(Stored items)
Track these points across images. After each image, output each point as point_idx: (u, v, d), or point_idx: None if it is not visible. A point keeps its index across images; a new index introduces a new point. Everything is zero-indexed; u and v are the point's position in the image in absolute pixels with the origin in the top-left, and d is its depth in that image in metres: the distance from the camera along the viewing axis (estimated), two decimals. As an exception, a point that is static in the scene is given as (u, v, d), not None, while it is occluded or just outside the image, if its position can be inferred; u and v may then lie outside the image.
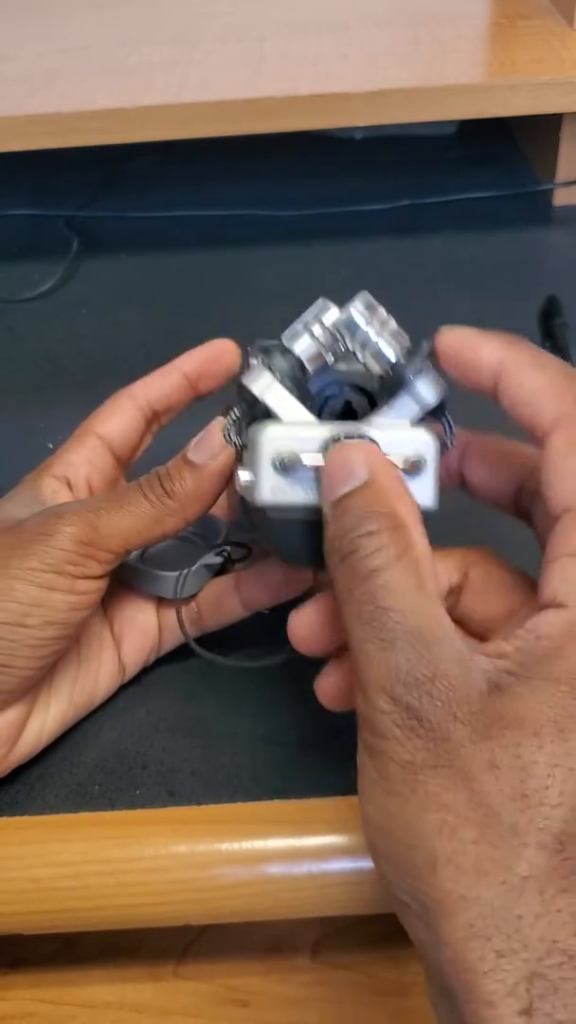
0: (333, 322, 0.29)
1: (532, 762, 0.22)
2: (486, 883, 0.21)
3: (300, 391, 0.29)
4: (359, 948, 0.47)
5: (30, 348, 0.59)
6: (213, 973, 0.46)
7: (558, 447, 0.25)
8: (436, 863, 0.22)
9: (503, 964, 0.21)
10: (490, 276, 0.61)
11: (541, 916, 0.21)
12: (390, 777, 0.24)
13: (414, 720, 0.23)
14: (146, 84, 0.60)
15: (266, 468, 0.28)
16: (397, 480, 0.27)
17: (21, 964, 0.47)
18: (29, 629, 0.30)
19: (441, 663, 0.23)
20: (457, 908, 0.22)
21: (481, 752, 0.22)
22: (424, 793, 0.23)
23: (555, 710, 0.22)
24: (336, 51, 0.62)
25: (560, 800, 0.21)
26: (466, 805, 0.22)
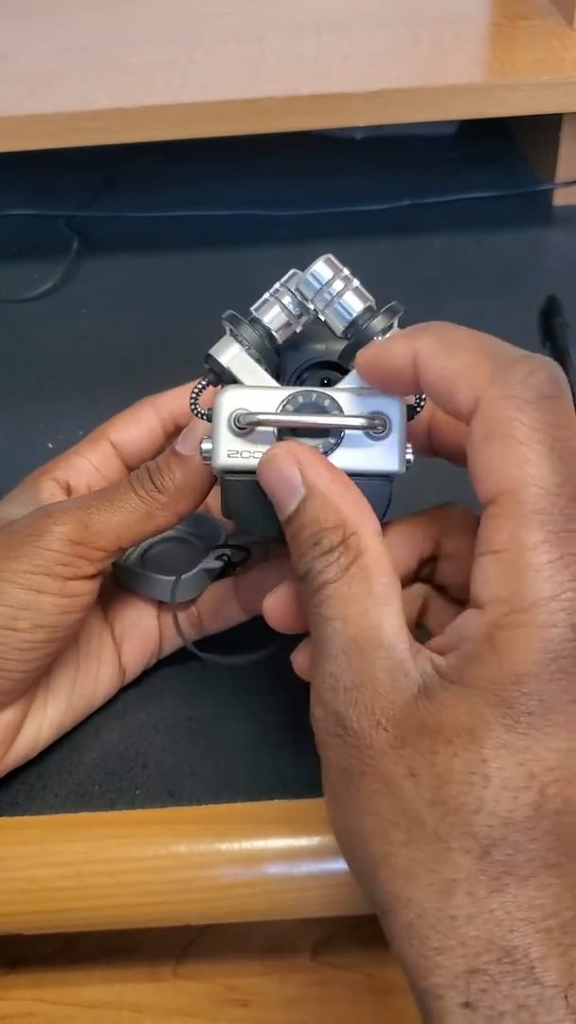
0: (297, 281, 0.29)
1: (447, 770, 0.22)
2: (416, 885, 0.22)
3: (269, 361, 0.29)
4: (359, 948, 0.47)
5: (30, 348, 0.59)
6: (213, 973, 0.46)
7: (476, 434, 0.24)
8: (375, 864, 0.23)
9: (441, 960, 0.21)
10: (490, 276, 0.61)
11: (474, 917, 0.21)
12: (332, 782, 0.24)
13: (341, 727, 0.23)
14: (146, 84, 0.59)
15: (223, 429, 0.28)
16: (334, 479, 0.26)
17: (21, 964, 0.47)
18: (19, 632, 0.30)
19: (369, 670, 0.23)
20: (396, 907, 0.22)
21: (401, 759, 0.22)
22: (358, 798, 0.23)
23: (470, 717, 0.22)
24: (336, 51, 0.62)
25: (479, 806, 0.21)
26: (392, 810, 0.22)
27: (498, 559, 0.23)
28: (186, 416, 0.36)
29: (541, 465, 0.22)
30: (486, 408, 0.23)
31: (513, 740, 0.22)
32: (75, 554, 0.30)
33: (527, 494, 0.22)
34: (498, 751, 0.22)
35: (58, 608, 0.31)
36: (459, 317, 0.28)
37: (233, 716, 0.37)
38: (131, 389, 0.54)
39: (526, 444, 0.23)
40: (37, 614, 0.30)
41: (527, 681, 0.22)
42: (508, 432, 0.23)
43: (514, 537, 0.22)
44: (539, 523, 0.22)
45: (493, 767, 0.22)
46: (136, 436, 0.36)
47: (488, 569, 0.23)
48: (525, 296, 0.58)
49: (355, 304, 0.28)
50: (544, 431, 0.23)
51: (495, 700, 0.22)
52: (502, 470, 0.23)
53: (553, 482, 0.22)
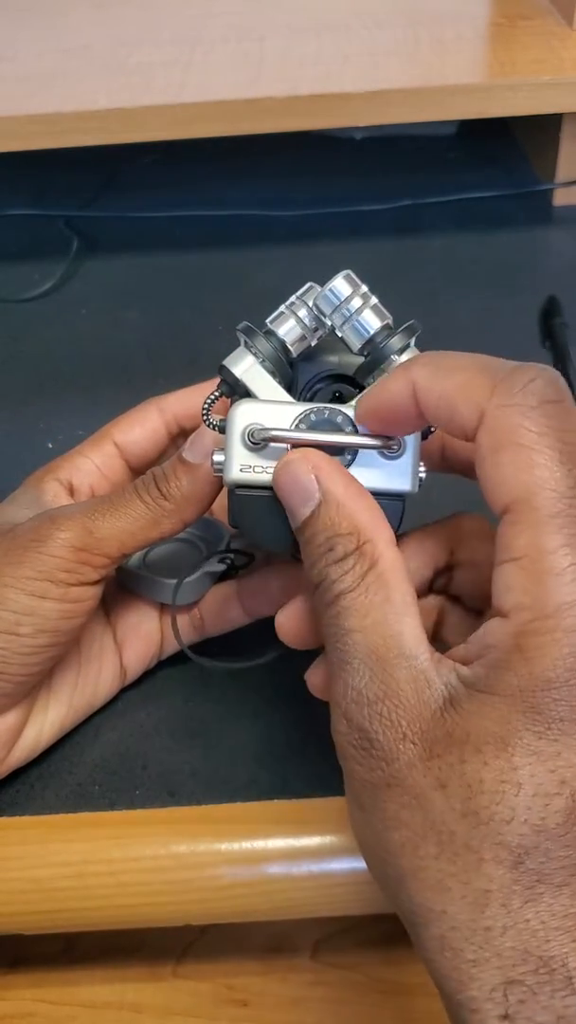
0: (315, 296, 0.29)
1: (478, 780, 0.22)
2: (449, 898, 0.21)
3: (283, 374, 0.29)
4: (359, 948, 0.47)
5: (30, 348, 0.59)
6: (213, 973, 0.46)
7: (483, 446, 0.24)
8: (405, 878, 0.22)
9: (477, 973, 0.21)
10: (490, 276, 0.61)
11: (509, 928, 0.21)
12: (358, 795, 0.24)
13: (366, 741, 0.23)
14: (146, 84, 0.59)
15: (236, 444, 0.28)
16: (349, 486, 0.26)
17: (22, 964, 0.48)
18: (21, 638, 0.30)
19: (393, 682, 0.23)
20: (429, 920, 0.22)
21: (429, 771, 0.22)
22: (385, 811, 0.23)
23: (500, 725, 0.22)
24: (336, 51, 0.62)
25: (511, 815, 0.21)
26: (422, 823, 0.22)
27: (519, 566, 0.23)
28: (191, 418, 0.36)
29: (553, 469, 0.22)
30: (491, 419, 0.23)
31: (544, 747, 0.21)
32: (78, 560, 0.30)
33: (542, 499, 0.22)
34: (529, 758, 0.21)
35: (61, 613, 0.30)
36: (459, 317, 0.28)
37: (233, 716, 0.37)
38: (131, 389, 0.54)
39: (535, 449, 0.22)
40: (40, 619, 0.30)
41: (557, 687, 0.21)
42: (516, 439, 0.23)
43: (533, 543, 0.22)
44: (557, 527, 0.22)
45: (524, 774, 0.21)
46: (140, 437, 0.36)
47: (509, 576, 0.23)
48: (525, 296, 0.58)
49: (373, 322, 0.28)
50: (551, 435, 0.23)
51: (524, 707, 0.22)
52: (514, 477, 0.23)
53: (566, 484, 0.22)
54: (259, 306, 0.31)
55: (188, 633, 0.38)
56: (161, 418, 0.36)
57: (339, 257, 0.65)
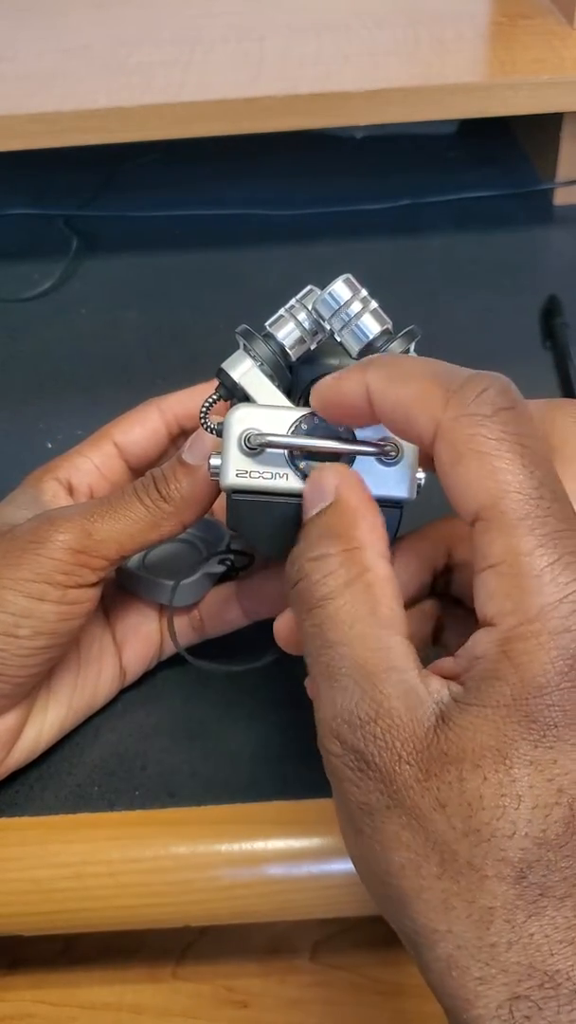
0: (315, 300, 0.28)
1: (478, 796, 0.21)
2: (454, 917, 0.21)
3: (281, 378, 0.29)
4: (359, 949, 0.47)
5: (29, 348, 0.59)
6: (213, 974, 0.46)
7: (443, 457, 0.23)
8: (407, 900, 0.22)
9: (483, 991, 0.21)
10: (490, 276, 0.61)
11: (514, 943, 0.21)
12: (354, 818, 0.23)
13: (362, 763, 0.23)
14: (146, 84, 0.59)
15: (233, 448, 0.28)
16: (362, 499, 0.26)
17: (21, 965, 0.47)
18: (20, 639, 0.30)
19: (385, 700, 0.23)
20: (433, 940, 0.22)
21: (428, 791, 0.22)
22: (384, 833, 0.22)
23: (495, 738, 0.21)
24: (336, 51, 0.62)
25: (513, 830, 0.21)
26: (423, 844, 0.22)
27: (496, 572, 0.22)
28: (192, 419, 0.36)
29: (515, 472, 0.22)
30: (447, 431, 0.23)
31: (540, 755, 0.21)
32: (77, 562, 0.30)
33: (509, 502, 0.22)
34: (527, 769, 0.21)
35: (59, 615, 0.30)
36: (459, 317, 0.27)
37: (233, 717, 0.37)
38: (131, 389, 0.54)
39: (495, 455, 0.22)
40: (38, 621, 0.30)
41: (548, 692, 0.21)
42: (475, 448, 0.23)
43: (508, 547, 0.22)
44: (528, 528, 0.22)
45: (523, 786, 0.21)
46: (140, 438, 0.36)
47: (489, 584, 0.23)
48: (526, 296, 0.58)
49: (372, 326, 0.28)
50: (510, 440, 0.22)
51: (518, 716, 0.21)
52: (478, 485, 0.22)
53: (531, 486, 0.22)
54: (259, 306, 0.31)
55: (187, 634, 0.38)
56: (162, 418, 0.36)
57: (339, 257, 0.65)
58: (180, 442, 0.36)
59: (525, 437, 0.23)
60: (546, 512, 0.22)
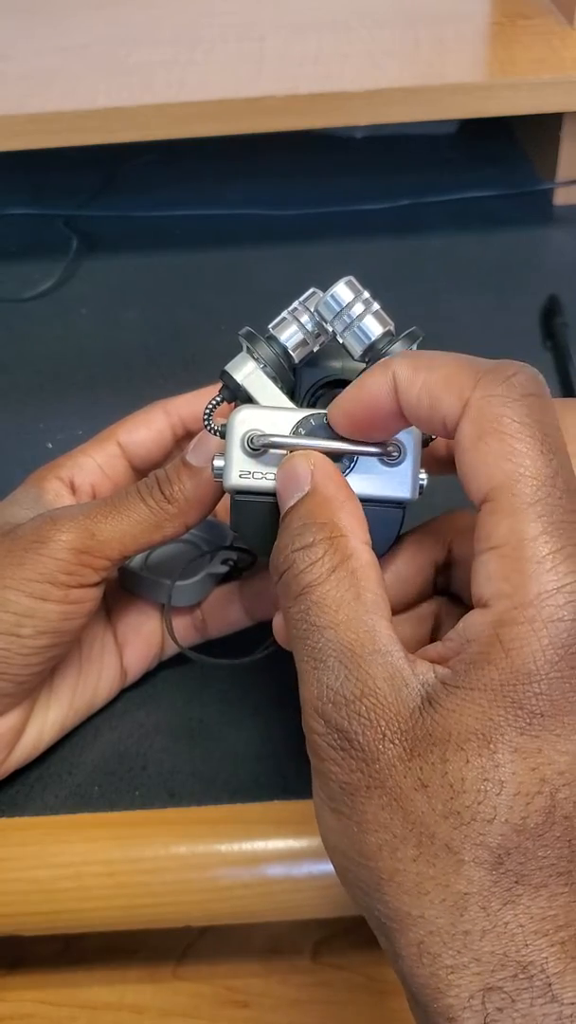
0: (317, 302, 0.28)
1: (460, 778, 0.21)
2: (428, 901, 0.21)
3: (284, 380, 0.29)
4: (359, 949, 0.47)
5: (30, 348, 0.59)
6: (213, 974, 0.46)
7: (466, 435, 0.23)
8: (381, 882, 0.22)
9: (455, 979, 0.21)
10: (490, 276, 0.61)
11: (488, 931, 0.20)
12: (333, 797, 0.23)
13: (345, 741, 0.23)
14: (146, 83, 0.59)
15: (236, 449, 0.28)
16: (340, 487, 0.26)
17: (21, 965, 0.47)
18: (22, 639, 0.30)
19: (371, 680, 0.23)
20: (405, 925, 0.21)
21: (410, 771, 0.22)
22: (363, 813, 0.22)
23: (481, 722, 0.21)
24: (336, 51, 0.62)
25: (493, 815, 0.21)
26: (401, 825, 0.22)
27: (498, 554, 0.22)
28: (197, 421, 0.36)
29: (534, 458, 0.22)
30: (475, 408, 0.23)
31: (525, 743, 0.21)
32: (79, 562, 0.30)
33: (522, 487, 0.22)
34: (511, 755, 0.21)
35: (61, 615, 0.30)
36: (459, 317, 0.27)
37: (233, 717, 0.37)
38: (131, 389, 0.54)
39: (517, 438, 0.22)
40: (40, 621, 0.30)
41: (537, 680, 0.21)
42: (499, 428, 0.23)
43: (513, 530, 0.22)
44: (537, 515, 0.22)
45: (506, 772, 0.21)
46: (145, 438, 0.36)
47: (489, 565, 0.23)
48: (526, 296, 0.58)
49: (374, 328, 0.28)
50: (533, 426, 0.23)
51: (506, 702, 0.21)
52: (495, 465, 0.23)
53: (546, 474, 0.22)
54: (259, 306, 0.31)
55: (190, 635, 0.38)
56: (167, 420, 0.36)
57: (339, 257, 0.65)
58: (184, 444, 0.36)
59: (548, 426, 0.23)
60: (557, 501, 0.22)
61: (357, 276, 0.29)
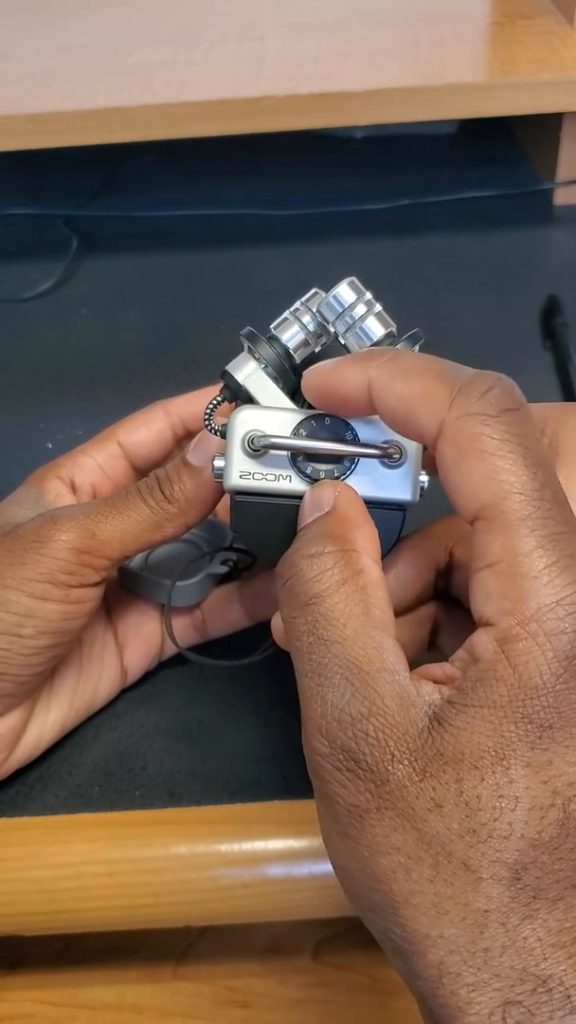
0: (319, 303, 0.28)
1: (475, 796, 0.21)
2: (448, 921, 0.21)
3: (286, 380, 0.29)
4: (360, 949, 0.47)
5: (30, 348, 0.59)
6: (213, 974, 0.46)
7: (446, 455, 0.23)
8: (396, 905, 0.22)
9: (476, 997, 0.20)
10: (490, 276, 0.61)
11: (508, 947, 0.20)
12: (339, 820, 0.23)
13: (351, 762, 0.22)
14: (146, 83, 0.59)
15: (237, 450, 0.28)
16: (360, 511, 0.26)
17: (21, 965, 0.47)
18: (23, 639, 0.30)
19: (378, 698, 0.22)
20: (424, 947, 0.21)
21: (423, 791, 0.21)
22: (373, 836, 0.22)
23: (493, 739, 0.21)
24: (336, 50, 0.62)
25: (509, 830, 0.21)
26: (416, 846, 0.21)
27: (494, 571, 0.22)
28: (198, 422, 0.36)
29: (518, 473, 0.22)
30: (451, 429, 0.23)
31: (536, 757, 0.21)
32: (80, 562, 0.30)
33: (511, 503, 0.22)
34: (524, 770, 0.21)
35: (62, 615, 0.30)
36: (459, 317, 0.27)
37: (233, 717, 0.37)
38: (130, 389, 0.54)
39: (499, 455, 0.22)
40: (41, 621, 0.30)
41: (544, 693, 0.21)
42: (478, 447, 0.23)
43: (507, 547, 0.22)
44: (529, 529, 0.22)
45: (520, 787, 0.21)
46: (145, 438, 0.36)
47: (487, 583, 0.23)
48: (526, 296, 0.58)
49: (376, 329, 0.28)
50: (514, 441, 0.23)
51: (516, 717, 0.21)
52: (481, 484, 0.23)
53: (532, 488, 0.22)
54: (259, 306, 0.31)
55: (190, 635, 0.38)
56: (167, 420, 0.36)
57: (339, 257, 0.65)
58: (185, 444, 0.36)
59: (528, 439, 0.23)
60: (547, 514, 0.22)
61: (357, 276, 0.29)
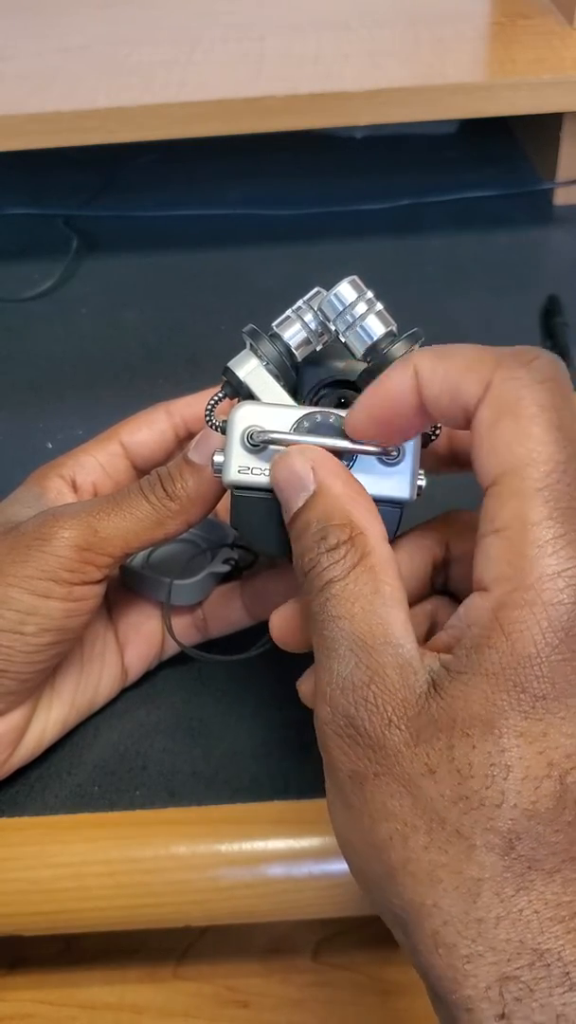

EXERCISE DETAILS
Only the lines from the beginning of the records through the line bearing "9: (503, 964, 0.21)" belong in the answer, copied word for word with pictures left out.

SOLUTION TO THIS TASK
Track these points across images. After each image, output each point as point_idx: (u, v, d), or point_idx: None if it is not visible. A point keeps its index across images; a new index introduces a new point. Everything is zero-indexed; u and v are the point's position in the image in absolute pixels with the origin in the top-left, and d is its depth in that image in metres: the distance from the camera along the viewing axis (estimated), two decimals. As an exception, a point that is static in the scene is given as (u, v, d), not None, while it is occluded or just outside the image, if its position can be inferred; u and v may then lie outside the image.
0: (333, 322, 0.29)
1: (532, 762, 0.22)
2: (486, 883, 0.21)
3: (300, 391, 0.29)
4: (359, 948, 0.47)
5: (30, 348, 0.59)
6: (213, 973, 0.46)
7: (558, 447, 0.25)
8: (436, 863, 0.22)
9: (503, 964, 0.21)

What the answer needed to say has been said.